Anton Chekhov. The Duel and Other Stories. Translated by Constance Garnett, Project Gutenberg, 6 June 2013.
This was a freebie both on Project Gutenberg and Amazon which I decided to download because I like some of Chekhov’s stories and plays, and the libraries and bookstores are closed.
The Duel is a novella of about a hundred pages. The main characters are a couple living in sin on the Black Sea in a Russian Caucasian province in the late nineteenth century. The woman has left her husband, and they both left Petersburg to start over. Things move slowly but inexorably toward the duel of the title. Today the story is probably mostly of historical interest because we are reminded of the variety of nationalities and even religions within the old Russian Empire. We also see that social standing based on birth was still primary in the old aristocratic system.
One of the main characters is an impartial doctor who may be a stand-in for Chekhov himself. At one point the doctor notes:
“Faith without works is dead, but works without faith are worse still—mere waste of time and nothing more.” (82, cf. James 2:20)
The most pointed and probably most relevant story today is “The Princess.” The title character is, indeed, a princess. The tale contrasts the way she sees herself with the way others see her. Maybe like an American from inside the Beltway today, she not only has an inflated view of herself and, simply, does not understand anyone outside her class.

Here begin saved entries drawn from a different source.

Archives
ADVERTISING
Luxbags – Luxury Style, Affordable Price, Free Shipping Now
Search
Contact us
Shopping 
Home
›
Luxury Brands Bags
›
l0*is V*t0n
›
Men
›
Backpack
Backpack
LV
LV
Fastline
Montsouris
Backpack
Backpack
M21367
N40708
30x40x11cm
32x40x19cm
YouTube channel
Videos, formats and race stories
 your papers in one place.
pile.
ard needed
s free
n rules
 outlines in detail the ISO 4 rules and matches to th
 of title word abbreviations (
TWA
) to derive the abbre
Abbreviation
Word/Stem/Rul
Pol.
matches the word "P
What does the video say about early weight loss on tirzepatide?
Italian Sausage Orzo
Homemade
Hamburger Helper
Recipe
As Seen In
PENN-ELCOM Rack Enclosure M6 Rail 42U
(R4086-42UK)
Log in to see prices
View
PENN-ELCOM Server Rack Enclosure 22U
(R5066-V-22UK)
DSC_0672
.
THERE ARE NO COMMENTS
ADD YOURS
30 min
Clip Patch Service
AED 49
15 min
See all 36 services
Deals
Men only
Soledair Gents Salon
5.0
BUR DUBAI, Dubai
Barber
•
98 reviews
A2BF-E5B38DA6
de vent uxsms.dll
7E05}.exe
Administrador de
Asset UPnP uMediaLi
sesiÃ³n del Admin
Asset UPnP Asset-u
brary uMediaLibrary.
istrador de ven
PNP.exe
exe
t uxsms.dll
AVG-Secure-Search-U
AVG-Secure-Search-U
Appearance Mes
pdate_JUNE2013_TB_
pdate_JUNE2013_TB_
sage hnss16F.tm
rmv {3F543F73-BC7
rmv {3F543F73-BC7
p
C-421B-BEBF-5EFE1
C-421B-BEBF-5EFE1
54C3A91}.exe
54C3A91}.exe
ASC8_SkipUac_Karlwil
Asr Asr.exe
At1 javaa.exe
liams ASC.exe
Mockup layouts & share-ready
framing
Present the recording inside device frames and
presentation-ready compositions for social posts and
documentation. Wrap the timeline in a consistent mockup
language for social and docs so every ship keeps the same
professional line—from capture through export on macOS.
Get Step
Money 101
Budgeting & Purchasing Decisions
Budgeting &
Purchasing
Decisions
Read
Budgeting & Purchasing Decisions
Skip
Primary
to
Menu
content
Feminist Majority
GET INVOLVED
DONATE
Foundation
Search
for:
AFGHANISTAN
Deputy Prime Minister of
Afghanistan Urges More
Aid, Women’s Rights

One line in particular should get us thinking today about how the rich spend their money:
Can you possibly go on thinking of your philanthropic work as something genuine and useful, and not a mere mummery? It was a farce from beginning to end; it was playing at loving your neighbour, the most open farce which even children and stupid peasant women saw through! (175)

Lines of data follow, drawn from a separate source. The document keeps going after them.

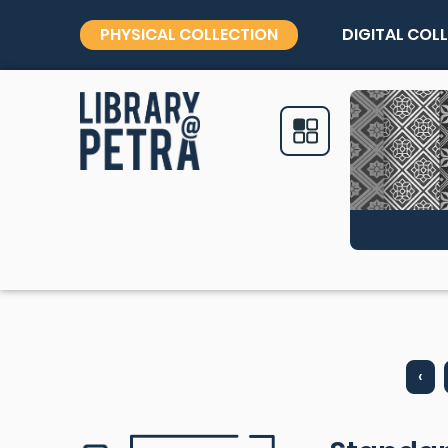
PHYSICAL COLLECTION
DIGITAL COL
‹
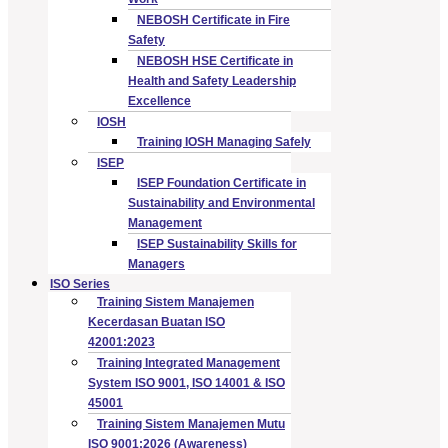
NEBOSH Certificate in Fire
Safety
NEBOSH HSE Certificate in
Health and Safety Leadership
Excellence
IOSH
Training IOSH Managing Safely
ISEP
ISEP Foundation Certificate in
Sustainability and Environmental
Management
ISEP Sustainability Skills for
Managers
ISO Series
Training Sistem Manajemen
Kecerdasan Buatan ISO
42001:2023
Training Integrated Management
System ISO 9001, ISO 14001 & ISO
45001
Training Sistem Manajemen Mutu
ISO 9001:2026 (Awareness)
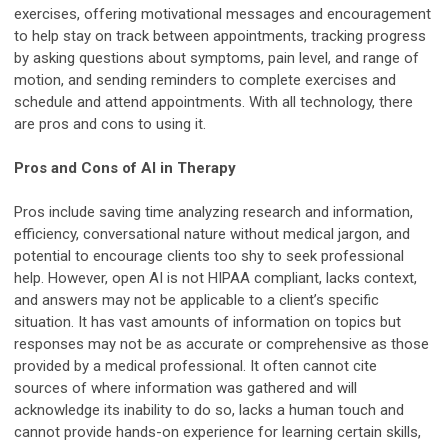
exercises, offering motivational messages and encouragement
to help stay on track between appointments, tracking progress
by asking questions about symptoms, pain level, and range of
motion, and sending reminders to complete exercises and
schedule and attend appointments. With all technology, there
are pros and cons to using it.
Pros and Cons of AI in Therapy
Pros include saving time analyzing research and information,
efficiency, conversational nature without medical jargon, and
potential to encourage clients too shy to seek professional
help. However, open AI is not HIPAA compliant, lacks context,
and answers may not be applicable to a client’s specific
situation. It has vast amounts of information on topics but
responses may not be as accurate or comprehensive as those
provided by a medical professional. It often cannot cite
sources of where information was gathered and will
acknowledge its inability to do so, lacks a human touch and
cannot provide hands-on experience for learning certain skills,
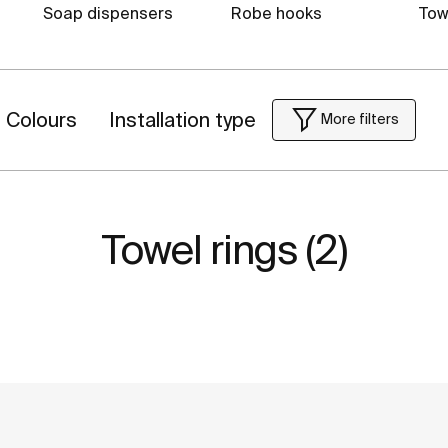
Soap dispensers
Robe hooks
Tow
Colours
Installation type
More filters
Towel rings (2)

That is spoken by one person who is dangerously brave enough to speak his mind. Perhaps it is something we should all be paying attention to.
“The Mire” is probably the funniest or, at least, the most ironic. Here we meet the heiress to a vodka distillery who is Jewish. Like many other places in Europe, usury laws made it more convenient for Russians to borrow money from Jews and vice versa. In this case our protagonist Lt. Sokolsky is trying to get Susanna Moiseyevna Rothstein to pay the two thousand or so rubles that she owes his cousin so that he can get married. I wonder if it inspired Fitzgerald at all.
If Keats’ “La Belle Dame Sans Merci” were a farce rather than a horror story, you might end up with “The Mire.” My grandfather used to say, “Women—you can’t live with them and you can’t live without them.” I once heard a character on television say, “Men—you can’t live with them and you can’t shoot them.” Somehow, both apply to this tale.
Other stories in this collection are worth reading, too. They give us a sense of the Russian middle and upper classes in the two or three decades prior to the Communist revolution. Even then, there is in many of the stories a sense of resignation: We are stuck on the steppes, and there is not much we can do about it. Fifty years later they might be stuck on the collective farm or factory, but how much had changed?